Exercise objective
Only certain lines below are wanted: those starting at the line containing "Figure 2. Inclined-view" and ending at the line containing "Figure 8. Effect", both included, each retyped exactly.

Available data
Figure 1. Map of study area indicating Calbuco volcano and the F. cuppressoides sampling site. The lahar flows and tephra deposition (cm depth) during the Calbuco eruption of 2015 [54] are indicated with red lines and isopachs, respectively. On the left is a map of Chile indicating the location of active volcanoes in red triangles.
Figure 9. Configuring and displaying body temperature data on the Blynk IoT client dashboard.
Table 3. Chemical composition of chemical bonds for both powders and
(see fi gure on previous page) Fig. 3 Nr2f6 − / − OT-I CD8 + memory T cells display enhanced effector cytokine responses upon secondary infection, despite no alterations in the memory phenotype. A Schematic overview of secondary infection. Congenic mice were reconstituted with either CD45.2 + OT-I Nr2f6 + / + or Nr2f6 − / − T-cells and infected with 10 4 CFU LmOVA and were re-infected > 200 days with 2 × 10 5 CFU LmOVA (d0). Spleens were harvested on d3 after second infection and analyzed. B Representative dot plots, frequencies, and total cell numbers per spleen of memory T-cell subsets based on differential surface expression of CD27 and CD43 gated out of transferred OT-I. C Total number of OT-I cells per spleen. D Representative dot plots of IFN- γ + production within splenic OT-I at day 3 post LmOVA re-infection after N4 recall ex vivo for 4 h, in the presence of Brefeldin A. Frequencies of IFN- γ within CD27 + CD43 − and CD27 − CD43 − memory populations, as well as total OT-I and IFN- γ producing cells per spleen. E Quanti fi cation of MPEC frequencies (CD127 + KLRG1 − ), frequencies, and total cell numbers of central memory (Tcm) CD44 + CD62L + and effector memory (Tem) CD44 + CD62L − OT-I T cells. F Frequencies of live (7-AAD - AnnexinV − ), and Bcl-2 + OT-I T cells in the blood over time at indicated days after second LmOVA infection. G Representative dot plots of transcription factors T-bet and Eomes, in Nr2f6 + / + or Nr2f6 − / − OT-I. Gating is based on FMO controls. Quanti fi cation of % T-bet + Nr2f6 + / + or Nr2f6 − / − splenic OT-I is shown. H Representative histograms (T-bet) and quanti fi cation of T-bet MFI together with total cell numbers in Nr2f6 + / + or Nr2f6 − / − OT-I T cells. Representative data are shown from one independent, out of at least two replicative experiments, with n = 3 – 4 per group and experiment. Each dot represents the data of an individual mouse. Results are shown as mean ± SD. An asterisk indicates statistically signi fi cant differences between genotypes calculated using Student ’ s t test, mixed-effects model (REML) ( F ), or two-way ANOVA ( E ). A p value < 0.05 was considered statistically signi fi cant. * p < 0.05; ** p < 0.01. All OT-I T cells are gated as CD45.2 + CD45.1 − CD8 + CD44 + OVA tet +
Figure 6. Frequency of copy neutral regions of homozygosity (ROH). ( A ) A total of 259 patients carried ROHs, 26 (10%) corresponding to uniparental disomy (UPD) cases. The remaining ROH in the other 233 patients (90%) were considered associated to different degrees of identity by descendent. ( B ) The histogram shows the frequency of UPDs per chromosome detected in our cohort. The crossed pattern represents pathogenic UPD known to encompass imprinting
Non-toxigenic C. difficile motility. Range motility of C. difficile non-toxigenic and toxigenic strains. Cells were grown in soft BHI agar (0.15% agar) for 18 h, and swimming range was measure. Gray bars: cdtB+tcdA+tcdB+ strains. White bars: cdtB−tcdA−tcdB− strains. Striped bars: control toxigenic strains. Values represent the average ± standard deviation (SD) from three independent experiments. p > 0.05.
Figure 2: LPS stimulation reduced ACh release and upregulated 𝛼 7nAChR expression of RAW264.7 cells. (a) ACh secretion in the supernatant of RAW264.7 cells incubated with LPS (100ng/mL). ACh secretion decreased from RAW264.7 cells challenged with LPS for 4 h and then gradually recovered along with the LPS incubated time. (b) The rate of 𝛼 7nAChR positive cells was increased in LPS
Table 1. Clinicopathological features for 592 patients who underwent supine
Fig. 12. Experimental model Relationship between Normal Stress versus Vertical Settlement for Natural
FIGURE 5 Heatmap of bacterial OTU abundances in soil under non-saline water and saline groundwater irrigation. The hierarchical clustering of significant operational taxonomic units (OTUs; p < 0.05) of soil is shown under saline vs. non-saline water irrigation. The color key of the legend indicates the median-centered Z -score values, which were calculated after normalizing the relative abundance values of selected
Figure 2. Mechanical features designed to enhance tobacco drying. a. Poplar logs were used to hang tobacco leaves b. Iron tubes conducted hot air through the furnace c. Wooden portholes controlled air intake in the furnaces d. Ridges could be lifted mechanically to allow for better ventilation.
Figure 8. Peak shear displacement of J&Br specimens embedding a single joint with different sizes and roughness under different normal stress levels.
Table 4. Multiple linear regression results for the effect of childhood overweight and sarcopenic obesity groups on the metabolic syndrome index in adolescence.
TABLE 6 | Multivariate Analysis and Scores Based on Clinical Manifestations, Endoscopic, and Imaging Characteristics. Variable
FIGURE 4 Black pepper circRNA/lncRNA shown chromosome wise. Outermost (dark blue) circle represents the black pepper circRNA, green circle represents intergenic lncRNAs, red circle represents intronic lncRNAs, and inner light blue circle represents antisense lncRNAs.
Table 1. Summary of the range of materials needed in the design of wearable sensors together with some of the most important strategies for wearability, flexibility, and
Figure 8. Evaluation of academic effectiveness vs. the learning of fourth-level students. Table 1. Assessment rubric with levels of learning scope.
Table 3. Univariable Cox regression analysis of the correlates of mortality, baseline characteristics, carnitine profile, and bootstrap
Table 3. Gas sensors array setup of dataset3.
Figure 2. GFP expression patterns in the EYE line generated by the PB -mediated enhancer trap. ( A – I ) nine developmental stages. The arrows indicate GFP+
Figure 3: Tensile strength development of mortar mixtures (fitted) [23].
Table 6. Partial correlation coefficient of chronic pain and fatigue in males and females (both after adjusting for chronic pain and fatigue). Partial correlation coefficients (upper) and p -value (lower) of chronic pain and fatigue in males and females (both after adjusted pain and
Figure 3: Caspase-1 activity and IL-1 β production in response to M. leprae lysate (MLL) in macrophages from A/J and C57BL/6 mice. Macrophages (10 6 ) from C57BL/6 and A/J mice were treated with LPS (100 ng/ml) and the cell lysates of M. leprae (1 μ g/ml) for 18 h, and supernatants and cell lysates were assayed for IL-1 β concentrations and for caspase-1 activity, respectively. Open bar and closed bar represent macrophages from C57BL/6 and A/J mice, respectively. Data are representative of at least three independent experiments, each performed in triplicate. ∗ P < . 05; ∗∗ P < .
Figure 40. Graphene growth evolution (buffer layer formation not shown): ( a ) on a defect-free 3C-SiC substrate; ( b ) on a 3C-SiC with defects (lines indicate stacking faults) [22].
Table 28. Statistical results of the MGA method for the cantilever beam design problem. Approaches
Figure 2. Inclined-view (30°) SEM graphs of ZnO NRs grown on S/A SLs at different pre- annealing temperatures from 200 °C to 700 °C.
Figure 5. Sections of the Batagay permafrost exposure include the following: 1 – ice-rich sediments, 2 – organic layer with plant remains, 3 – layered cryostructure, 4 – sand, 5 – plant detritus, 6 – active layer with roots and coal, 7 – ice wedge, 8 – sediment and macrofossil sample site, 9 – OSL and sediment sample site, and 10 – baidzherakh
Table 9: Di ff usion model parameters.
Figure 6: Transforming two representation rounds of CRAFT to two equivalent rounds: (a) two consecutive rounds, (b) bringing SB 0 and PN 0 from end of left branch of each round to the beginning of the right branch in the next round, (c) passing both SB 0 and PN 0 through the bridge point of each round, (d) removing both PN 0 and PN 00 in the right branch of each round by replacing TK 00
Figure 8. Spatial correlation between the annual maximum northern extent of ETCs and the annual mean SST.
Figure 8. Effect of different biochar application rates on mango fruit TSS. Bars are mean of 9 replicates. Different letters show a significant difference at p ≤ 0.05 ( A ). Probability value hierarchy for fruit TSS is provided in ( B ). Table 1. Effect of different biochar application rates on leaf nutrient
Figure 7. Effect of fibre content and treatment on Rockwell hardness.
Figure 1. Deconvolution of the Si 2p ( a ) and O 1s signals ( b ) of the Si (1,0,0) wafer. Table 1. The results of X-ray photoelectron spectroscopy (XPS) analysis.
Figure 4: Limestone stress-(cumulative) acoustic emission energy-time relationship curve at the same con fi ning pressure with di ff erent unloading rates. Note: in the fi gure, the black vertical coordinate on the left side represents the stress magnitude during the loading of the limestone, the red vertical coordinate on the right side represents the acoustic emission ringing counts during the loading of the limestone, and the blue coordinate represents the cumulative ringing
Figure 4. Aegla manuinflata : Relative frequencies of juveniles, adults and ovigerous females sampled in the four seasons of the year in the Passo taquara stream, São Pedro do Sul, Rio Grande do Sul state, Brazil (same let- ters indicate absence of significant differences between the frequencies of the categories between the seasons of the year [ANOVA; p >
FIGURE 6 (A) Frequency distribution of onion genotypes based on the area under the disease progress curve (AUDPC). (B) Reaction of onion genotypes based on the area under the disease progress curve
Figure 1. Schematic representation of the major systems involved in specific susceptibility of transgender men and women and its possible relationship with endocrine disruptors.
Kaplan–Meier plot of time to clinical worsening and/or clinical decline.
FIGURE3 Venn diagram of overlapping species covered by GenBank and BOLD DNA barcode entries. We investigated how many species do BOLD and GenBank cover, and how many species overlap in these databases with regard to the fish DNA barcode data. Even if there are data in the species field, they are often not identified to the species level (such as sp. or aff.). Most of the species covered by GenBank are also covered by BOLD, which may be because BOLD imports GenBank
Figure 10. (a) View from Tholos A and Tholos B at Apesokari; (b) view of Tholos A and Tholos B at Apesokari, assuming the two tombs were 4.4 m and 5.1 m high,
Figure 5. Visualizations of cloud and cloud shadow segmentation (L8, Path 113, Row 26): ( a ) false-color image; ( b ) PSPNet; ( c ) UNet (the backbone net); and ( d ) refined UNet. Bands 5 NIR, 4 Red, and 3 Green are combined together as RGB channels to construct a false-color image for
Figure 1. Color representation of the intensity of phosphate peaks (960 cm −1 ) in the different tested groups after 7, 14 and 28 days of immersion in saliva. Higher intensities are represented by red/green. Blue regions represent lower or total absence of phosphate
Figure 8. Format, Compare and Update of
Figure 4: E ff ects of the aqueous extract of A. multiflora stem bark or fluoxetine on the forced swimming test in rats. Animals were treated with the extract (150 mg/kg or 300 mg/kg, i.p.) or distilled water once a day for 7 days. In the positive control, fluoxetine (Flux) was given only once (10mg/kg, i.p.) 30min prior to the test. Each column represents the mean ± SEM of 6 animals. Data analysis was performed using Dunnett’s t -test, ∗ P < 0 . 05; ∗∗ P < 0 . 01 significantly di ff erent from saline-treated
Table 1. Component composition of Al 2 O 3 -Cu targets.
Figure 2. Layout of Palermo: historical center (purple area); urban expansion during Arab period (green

Answer space
Figure 2. Inclined-view (30°) SEM graphs of ZnO NRs grown on S/A SLs at different pre- annealing temperatures from 200 °C to 700 °C.
Figure 5. Sections of the Batagay permafrost exposure include the following: 1 – ice-rich sediments, 2 – organic layer with plant remains, 3 – layered cryostructure, 4 – sand, 5 – plant detritus, 6 – active layer with roots and coal, 7 – ice wedge, 8 – sediment and macrofossil sample site, 9 – OSL and sediment sample site, and 10 – baidzherakh
Table 9: Di ff usion model parameters.
Figure 6: Transforming two representation rounds of CRAFT to two equivalent rounds: (a) two consecutive rounds, (b) bringing SB 0 and PN 0 from end of left branch of each round to the beginning of the right branch in the next round, (c) passing both SB 0 and PN 0 through the bridge point of each round, (d) removing both PN 0 and PN 00 in the right branch of each round by replacing TK 00
Figure 8. Spatial correlation between the annual maximum northern extent of ETCs and the annual mean SST.
Figure 8. Effect of different biochar application rates on mango fruit TSS. Bars are mean of 9 replicates. Different letters show a significant difference at p ≤ 0.05 ( A ). Probability value hierarchy for fruit TSS is provided in ( B ). Table 1. Effect of different biochar application rates on leaf nutrient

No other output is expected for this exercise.